Troubleshooting, when F5 debugging can’t help you

time to read 6 min | 1054 words

You might have noticed that we have been doing a lot of work on the operational side of things. To make sure that we give you as good a story as possible with regards to the care & feeding of RavenDB. This post isn’t about this. This post is about your applications and systems, and how you are going to react when !@)(*#!@(* happens.

In particular, the question is what do you do when this happens?

This situation can crop up in many disguises. For example, you might be seeing a high memory usage in production, or experiencing growing CPU usage over time, or see request times go up, or any of a hundred and one different production issues that make for a hell of a night (somehow, they almost always happen at nighttime)

Here is how it usually people think about it.

The first thing to do is to understand what is going on. About the hardest thing to handle in this situations is when we have an issue (high memory, high CPU, etc) and no idea why. Usually all the effort is spent just figuring out what and why.. The problem with this process for troubleshooting issues is that it is very easy to jump to conclusions and have an utterly wrong hypothesis. Then you have to go through the rest of the steps to realize it isn’t right.

So the first thing that we need to do is gather information. And this post is primarily about the various ways that you can do that. In RavenDB, we have actually spent a lot of time exposing information to the outside world, so we’ll have an easier time figuring out what is going on. But I’m going to assume that you don’t have that.

The end all tool for this kind of errors in WinDBG. This is the low level tool that gives you access to pretty much anything you can want. It is also very archaic and not very friendly at all. The good thing about it is that you can load a dump into it. A dump is a capture of the process state at a particular point in time. It gives you the ability to see the entire memory contents and all the threads. It is an essential tool, but also the last one I want to use, because it is pretty hard to do so. Dump files can be very big, multiple GB are very common. That is because they contain the full memory dump of the process. There is also mini dumps, which are easier to work with, but don’t contain the memory dump, so you can watch the threads, but not the data.

The .NET Memory Profiler is another great tool for figuring things out. It isn’t usually so good for production analysis, because it uses the Profiler API to figure things out, but it has a wonderful feature of loading dump files (ironically, it can’t handle very large dump files because of memory issuesSmile) and give you a much nicer view of what is going on there.

For high CPU situations, I like to know what is actually going on. And looking at the stack traces is a great way to do that. WinDBG can help here (take a few mini dumps a few seconds apart), but again, that isn’t so nice to use.

Stack Dump is a tool that takes a lot of the pain away for having to deal with that. Because it just output all the threads information, and we have used that successfully in the past to figure out what is going on.

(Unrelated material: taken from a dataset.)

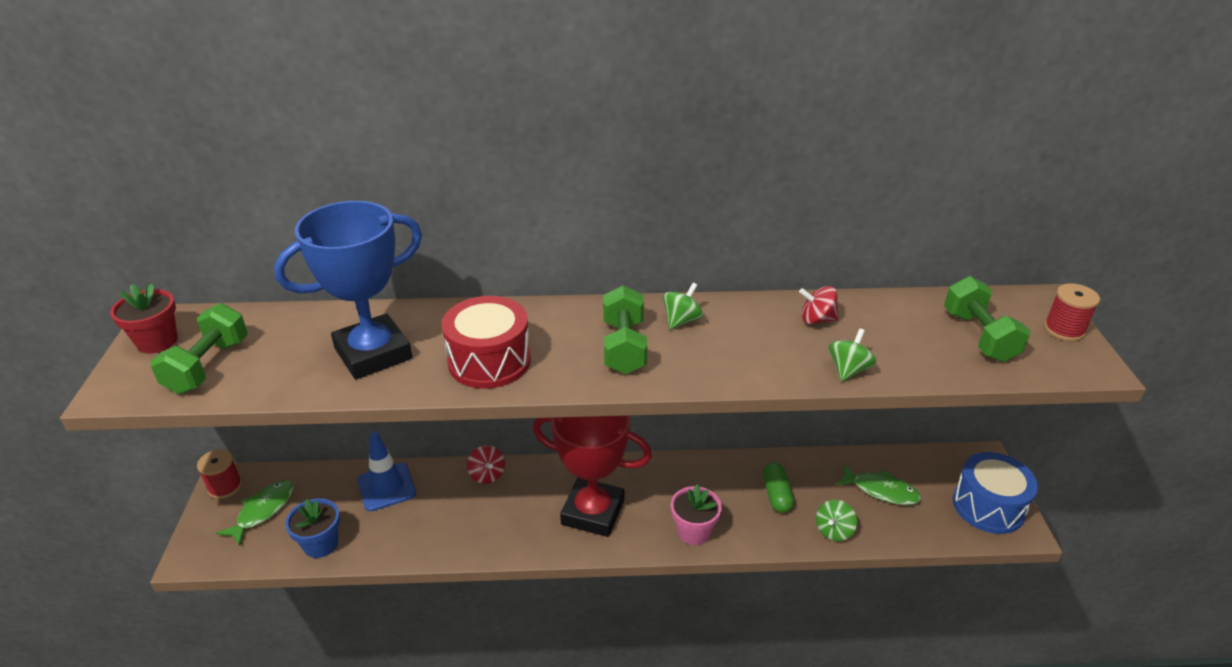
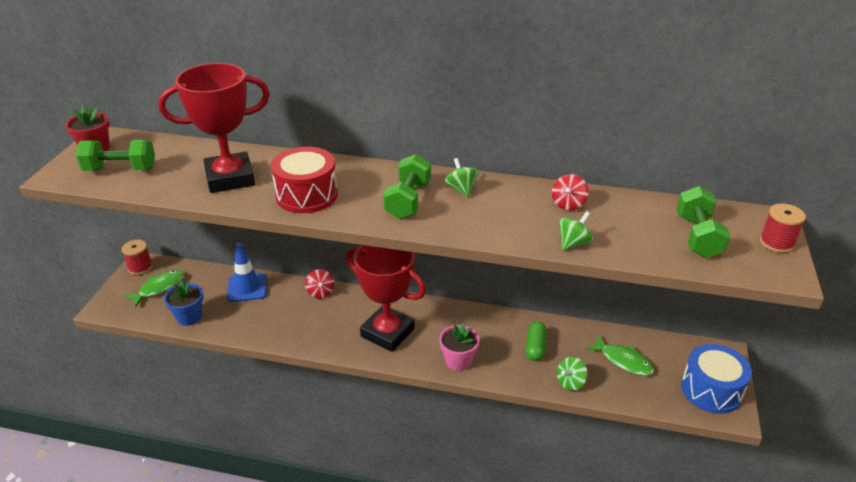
camera: 15 degrees right, 0 degrees up
green dumbbell [150,303,248,394] -> green dumbbell turned 60 degrees clockwise [76,140,155,171]
blue trophy [274,201,422,380] -> red trophy [158,63,270,193]
green spinning top [663,283,703,329] -> green spinning top turned 75 degrees counterclockwise [445,158,478,197]
red spinning top [799,286,839,324] -> red spinning top turned 90 degrees counterclockwise [552,174,589,211]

For general performance stuff “requests are slow”, we need to figure out where the slowness actually is. We have had reports that run the gamut from “things are slow, client machine is loaded” to “things are slow, the network QoS settings throttle us”. I like to start by using Fiddler to start figuring those things out. In particular, the statistics window is very helpful:

image

The obvious things are the bytes sent & bytes received. We have a few cases where a customer was actually sending 100s of MB in either of both directions, and was surprised it took some time. If those values are fine, you want to look at the actual performance listing. In particular, look at things like TCP/IP connect, time from client sending the request to server starting to get it, etc.

If you found the problem is actually at the network layer, you might not be able to immediately handle it. You might need to go a level or two lower, and look at the actual TCP traffic. This is where something like Wire Shark comes into play, and it is useful to figure out if you have specific errors at  that level (for example, a bad connection that cause a lot of packet loss will impact performance, but things will still work).

Other tools that are very important include Resource Monitor, Process Explorer and Process Monitor. Those give you a lot of information about what your application is actually doing.

One you have all of that information, you can form a hypothesis and try to test it.

If you own the application in question, the best way to improve your chances of figuring out what is going on is to add logging. Lots & lots of logging. In production, having the logs to support what is going on is crucial. I usually have several levels of logging. For example, what is the traffic in/out of my system. Next there is the actual system operations, especially anything that happens in the background. Finally, there are the debug/trace endpoints that will expose internal state and allow you to tweak various things at runtime.

Having good working knowledge on how to properly utilize the above mention tools is very important, and should be considered to be much more useful than learning a new API or a language feature.